■ Task objective: Leaving out every picture, copy the lines of the data exactly, from the first through the line containing "on touch devices".

Start of Given information

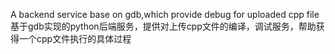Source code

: A backend service base on gdb,which provide debug for uploaded cpp file
基于gdb实现的python后端服务，提供对上传cpp文件的编译，调试服务，帮助获得一个cpp文件执行的具体过程
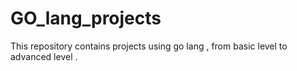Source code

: # GO_lang_projects
This repository contains projects using go lang , from basic level to advanced level .
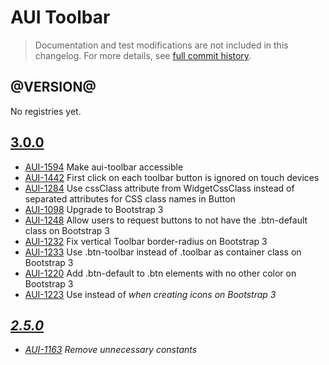 # AUI Toolbar

> Documentation and test modifications are not included in this changelog. For more details, see [full commit history](https://github.com/liferay/alloy-ui/commits/master/src/aui-toolbar).

## @VERSION@

No registries yet.

## [3.0.0](https://github.com/liferay/alloy-ui/releases/tag/3.0.0)

* [AUI-1594](https://issues.liferay.com/browse/AUI-1594) Make aui-toolbar accessible
* [AUI-1442](https://issues.liferay.com/browse/AUI-1442) First click on each toolbar button is ignored on touch devices
* [AUI-1284](https://issues.liferay.com/browse/AUI-1284) Use cssClass attribute from WidgetCssClass instead of separated attributes for CSS class names in Button
* [AUI-1098](https://issues.liferay.com/browse/AUI-1098) Upgrade to Bootstrap 3
* [AUI-1248](https://issues.liferay.com/browse/AUI-1248) Allow users to request buttons to not have the .btn-default class on Bootstrap 3
* [AUI-1232](https://issues.liferay.com/browse/AUI-1232) Fix vertical Toolbar border-radius on Bootstrap 3
* [AUI-1233](https://issues.liferay.com/browse/AUI-1233) Use .btn-toolbar instead of .toolbar as container class on Bootstrap 3
* [AUI-1220](https://issues.liferay.com/browse/AUI-1220) Add .btn-default to .btn elements with no other color on Bootstrap 3
* [AUI-1223](https://issues.liferay.com/browse/AUI-1223) Use <span> instead of <i> when creating icons on Bootstrap 3

## [2.5.0](https://github.com/liferay/alloy-ui/releases/tag/2.5.0)

* [AUI-1163](https://issues.liferay.com/browse/AUI-1163) Remove unnecessary constants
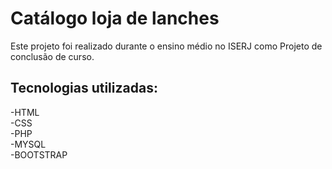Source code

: # Catálogo loja de lanches  

Este projeto foi realizado durante o ensino médio no ISERJ como Projeto de conclusão de curso.  

## Tecnologias utilizadas:  
-HTML  
-CSS  
-PHP  
-MYSQL  
-BOOTSTRAP  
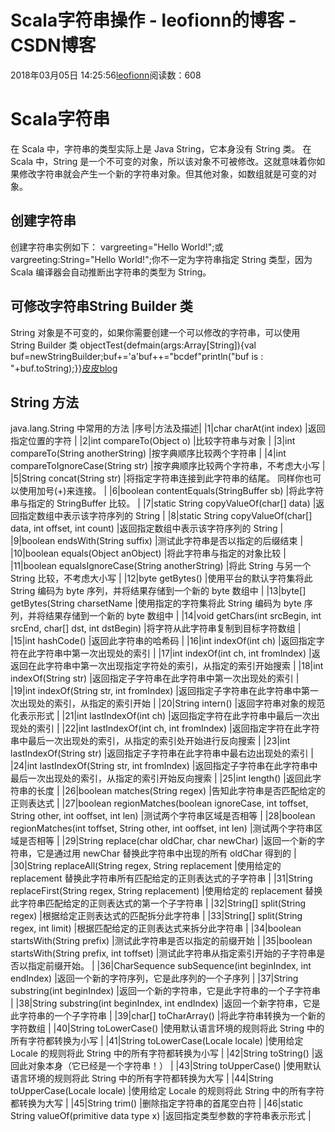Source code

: 
# Scala字符串操作 - leofionn的博客 - CSDN博客


2018年03月05日 14:25:56[leofionn](https://me.csdn.net/qq_36142114)阅读数：608


# Scala字符串
在 Scala 中，字符串的类型实际上是 Java String，它本身没有 String 类。
在 Scala 中，String 是一个不可变的对象，所以该对象不可被修改。这就意味着你如果修改字符串就会产生一个新的字符串对象。但其他对象，如数组就是可变的对象。

## 创建字符串
创建字符串实例如下：
vargreeting="Hello World!";或vargreeting:String="Hello World!";你不一定为字符串指定 String 类型，因为 Scala 编译器会自动推断出字符串的类型为 String。
## 可修改字符串String Builder 类
String 对象是不可变的，如果你需要创建一个可以修改的字符串，可以使用 String Builder 类
objectTest{defmain(args:Array[String]){val buf=newStringBuilder;buf+='a'buf++="bcdef"println("buf is : "+buf.toString);}}[皮皮blog](http://blog.csdn.net/pipisorry)

## String 方法
java.lang.String 中常用的方法
|序号|方法及描述|
|1|char charAt(int index)
|返回指定位置的字符
|
|2|int compareTo(Object o)
|比较字符串与对象
|
|3|int compareTo(String anotherString)
|按字典顺序比较两个字符串
|
|4|int compareToIgnoreCase(String str)
|按字典顺序比较两个字符串，不考虑大小写
|
|5|String concat(String str)
|将指定字符串连接到此字符串的结尾。 同样你也可以使用加号(+)来连接。
|
|6|boolean contentEquals(StringBuffer sb)
|将此字符串与指定的 StringBuffer 比较。
|
|7|static String copyValueOf(char[] data)
|返回指定数组中表示该字符序列的 String
|
|8|static String copyValueOf(char[] data, int offset, int count)
|返回指定数组中表示该字符序列的 String
|
|9|boolean endsWith(String suffix)
|测试此字符串是否以指定的后缀结束
|
|10|boolean equals(Object anObject)
|将此字符串与指定的对象比较
|
|11|boolean equalsIgnoreCase(String anotherString)
|将此 String 与另一个 String 比较，不考虑大小写
|
|12|byte getBytes()
|使用平台的默认字符集将此 String 编码为 byte 序列，并将结果存储到一个新的 byte 数组中
|
|13|byte[] getBytes(String charsetName
|使用指定的字符集将此 String 编码为 byte 序列，并将结果存储到一个新的 byte 数组中
|
|14|void getChars(int srcBegin, int srcEnd, char[] dst, int dstBegin)
|将字符从此字符串复制到目标字符数组
|
|15|int hashCode()
|返回此字符串的哈希码
|
|16|int indexOf(int ch)
|返回指定字符在此字符串中第一次出现处的索引
|
|17|int indexOf(int ch, int fromIndex)
|返返回在此字符串中第一次出现指定字符处的索引，从指定的索引开始搜索
|
|18|int indexOf(String str)
|返回指定子字符串在此字符串中第一次出现处的索引
|
|19|int indexOf(String str, int fromIndex)
|返回指定子字符串在此字符串中第一次出现处的索引，从指定的索引开始
|
|20|String intern()
|返回字符串对象的规范化表示形式
|
|21|int lastIndexOf(int ch)
|返回指定字符在此字符串中最后一次出现处的索引
|
|22|int lastIndexOf(int ch, int fromIndex)
|返回指定字符在此字符串中最后一次出现处的索引，从指定的索引处开始进行反向搜索
|
|23|int lastIndexOf(String str)
|返回指定子字符串在此字符串中最右边出现处的索引
|
|24|int lastIndexOf(String str, int fromIndex)
|返回指定子字符串在此字符串中最后一次出现处的索引，从指定的索引开始反向搜索
|
|25|int length()
|返回此字符串的长度
|
|26|boolean matches(String regex)
|告知此字符串是否匹配给定的正则表达式
|
|27|boolean regionMatches(boolean ignoreCase, int toffset, String other, int ooffset, int len)
|测试两个字符串区域是否相等
|
|28|boolean regionMatches(int toffset, String other, int ooffset, int len)
|测试两个字符串区域是否相等
|
|29|String replace(char oldChar, char newChar)
|返回一个新的字符串，它是通过用 newChar 替换此字符串中出现的所有 oldChar 得到的
|
|30|String replaceAll(String regex, String replacement
|使用给定的 replacement 替换此字符串所有匹配给定的正则表达式的子字符串
|
|31|String replaceFirst(String regex, String replacement)
|使用给定的 replacement 替换此字符串匹配给定的正则表达式的第一个子字符串
|
|32|String[] split(String regex)
|根据给定正则表达式的匹配拆分此字符串
|
|33|String[] split(String regex, int limit)
|根据匹配给定的正则表达式来拆分此字符串
|
|34|boolean startsWith(String prefix)
|测试此字符串是否以指定的前缀开始
|
|35|boolean startsWith(String prefix, int toffset)
|测试此字符串从指定索引开始的子字符串是否以指定前缀开始。
|
|36|CharSequence subSequence(int beginIndex, int endIndex)
|返回一个新的字符序列，它是此序列的一个子序列
|
|37|String substring(int beginIndex)
|返回一个新的字符串，它是此字符串的一个子字符串
|
|38|String substring(int beginIndex, int endIndex)
|返回一个新字符串，它是此字符串的一个子字符串
|
|39|char[] toCharArray()
|将此字符串转换为一个新的字符数组
|
|40|String toLowerCase()
|使用默认语言环境的规则将此 String 中的所有字符都转换为小写
|
|41|String toLowerCase(Locale locale)
|使用给定 Locale 的规则将此 String 中的所有字符都转换为小写
|
|42|String toString()
|返回此对象本身（它已经是一个字符串！）
|
|43|String toUpperCase()
|使用默认语言环境的规则将此 String 中的所有字符都转换为大写
|
|44|String toUpperCase(Locale locale)
|使用给定 Locale 的规则将此 String 中的所有字符都转换为大写
|
|45|String trim()
|删除指定字符串的首尾空白符
|
|46|static String valueOf(primitive data type x)
|返回指定类型参数的字符串表示形式
|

End of Given information

■ Answer box:
Source code

: A backend service base on gdb,which provide debug for uploaded cpp file
基于gdb实现的python后端服务，提供对上传cpp文件的编译，调试服务，帮助获得一个cpp文件执行的具体过程
Source code

: # GO_lang_projects
This repository contains projects using go lang , from basic level to advanced level .
 # AUI Toolbar

> Documentation and test modifications are not included in this changelog. For more details, see [full commit history](https://github.com/liferay/alloy-ui/commits/master/src/aui-toolbar).

## @VERSION@

No registries yet.

## [3.0.0](https://github.com/liferay/alloy-ui/releases/tag/3.0.0)

* [AUI-1594](https://issues.liferay.com/browse/AUI-1594) Make aui-toolbar accessible
* [AUI-1442](https://issues.liferay.com/browse/AUI-1442) First click on each toolbar button is ignored on touch devices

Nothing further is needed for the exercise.